• [Page extract]
________________________

This kind of behavior towards Hitomi may have stemmed from jealousy. Soubi refers to Hitomi as 'childish', despite her being three years older than he is. Yet he still respectfully calls her "Shinonome-sensei." The only way he degrades her is by her sexuality, possibly because Hitomi has remained a virgin while he lost his ‘ears’ at a much earlier age. In comparison with his extreme dislike of his own teacher figure, Ritsu, Soubi still manages to treat Hitomi as a subordinate, constantly belittling her.
- Misaki Aoyagi (青柳美咲, Aoyagi Misaki)

She is the mother of Seimei and Ritsuka. She has an important influence over her sons. Being emotionally and mentally weak, Misaki has very little grip on reality, and often hallucinates, particularly after certain events in volume 5. She is abusive and violent and blames Ritsuka's personality change for the reason Seimei "left", demanding that she wants her former Ritsuka back when she beats him. To many, she is seen as a monster, but in volume 5, she has inner dialogues of her own, allowing the reader to witness a more human, fragile side to her behavior which she cannot control.

________________________

• [How to complete this task] Condense the paragraph of the character notes that begins "She is the mother of Seimei and Ritsuka" into a bulleted list that keeps its main facts.

• [Records shown]

________________________

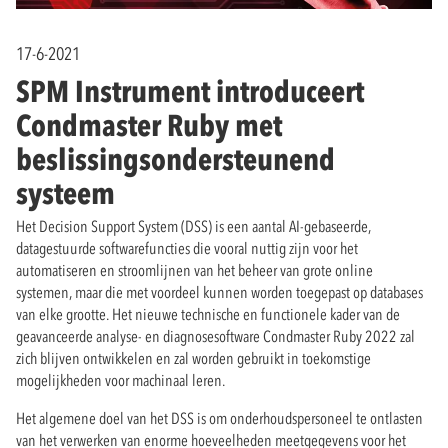
17-6-2021
SPM Instrument introduceert
Condmaster Ruby met
beslissingsondersteunend
systeem
Het Decision Support System (DSS) is een aantal AI-gebaseerde,
datagestuurde softwarefuncties die vooral nuttig zijn voor het
automatiseren en stroomlijnen van het beheer van grote online
systemen, maar die met voordeel kunnen worden toegepast op databases
van elke grootte. Het nieuwe technische en functionele kader van de
geavanceerde analyse- en diagnosesoftware Condmaster Ruby 2022 zal
zich blijven ontwikkelen en zal worden gebruikt in toekomstige
mogelijkheden voor machinaal leren.
Het algemene doel van het DSS is om onderhoudspersoneel te ontlasten
van het verwerken van enorme hoeveelheden meetgegevens voor het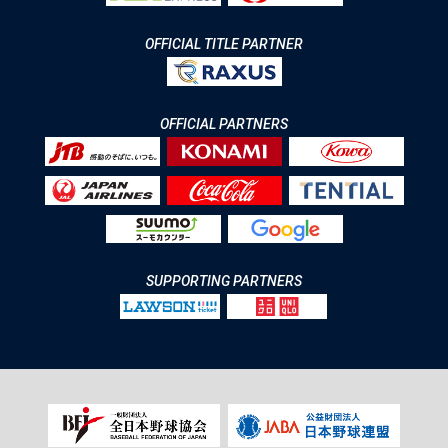
OFFICIAL TITLE PARTNER
OFFICIAL PARTNERS
SUPPORTING PARTNERS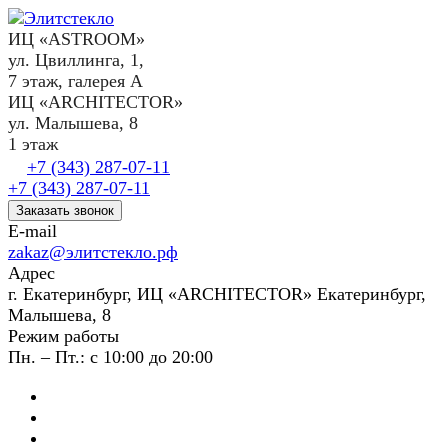
ИЦ «ASTROOM»
ул. Цвиллинга, 1,
7 этаж, галерея А
ИЦ «ARCHITECTOR»
ул. Малышева, 8
1 этаж
+7 (343) 287-07-11
+7 (343) 287-07-11
Заказать звонок
E-mail
zakaz@элитстекло.рф
Адрес
г. Екатеринбург, ИЦ «ARCHITECTOR» Екатеринбург,
Малышева, 8
Режим работы
Пн. – Пт.: с 10:00 до 20:00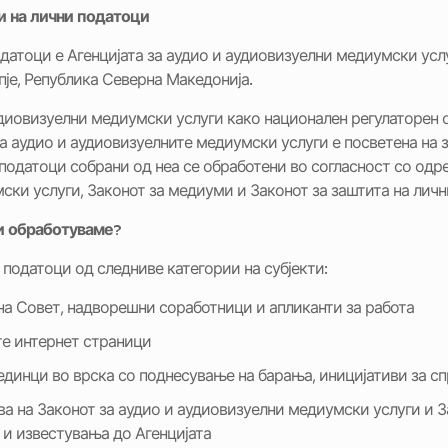
и на лични податоци
датоци е Агенцијата за аудио и аудиовизуелни медиумски услу
пје, Република Северна Македонија.
удиовизуелни медиумски услуги како национален регулаторен 
а аудио и аудиовизуелните медиумски услуги е посветена на 
податоци собрани од неа се обработени во согласност со одре
ки услуги, Законот за медиуми и Законот за заштита на личн
и обработуваме?
 податоци од следниве категории на субјекти:
на Совет, надворешни соработници и апликанти за работа
те интернет страници
единци во врска со поднесување на барања, иницијативи за с
ва на Законот за аудио и аудиовизуелни медиумски услуги и 
 и известувања до Агенцијата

________________________

• [Response box]
- Misaki is the mother of Seimei and Ritsuka and has an important influence over her sons.
- She is emotionally and mentally weak, has very little grip on reality and often hallucinates, particularly after certain events in volume 5.
- She is abusive and violent. She blames Ritsuka's personality change for Seimei having "left," and she demands her former Ritsuka back while beating him.
- Many see her as a monster. Her inner dialogues in volume 5 show a more human, fragile side to behavior she cannot control.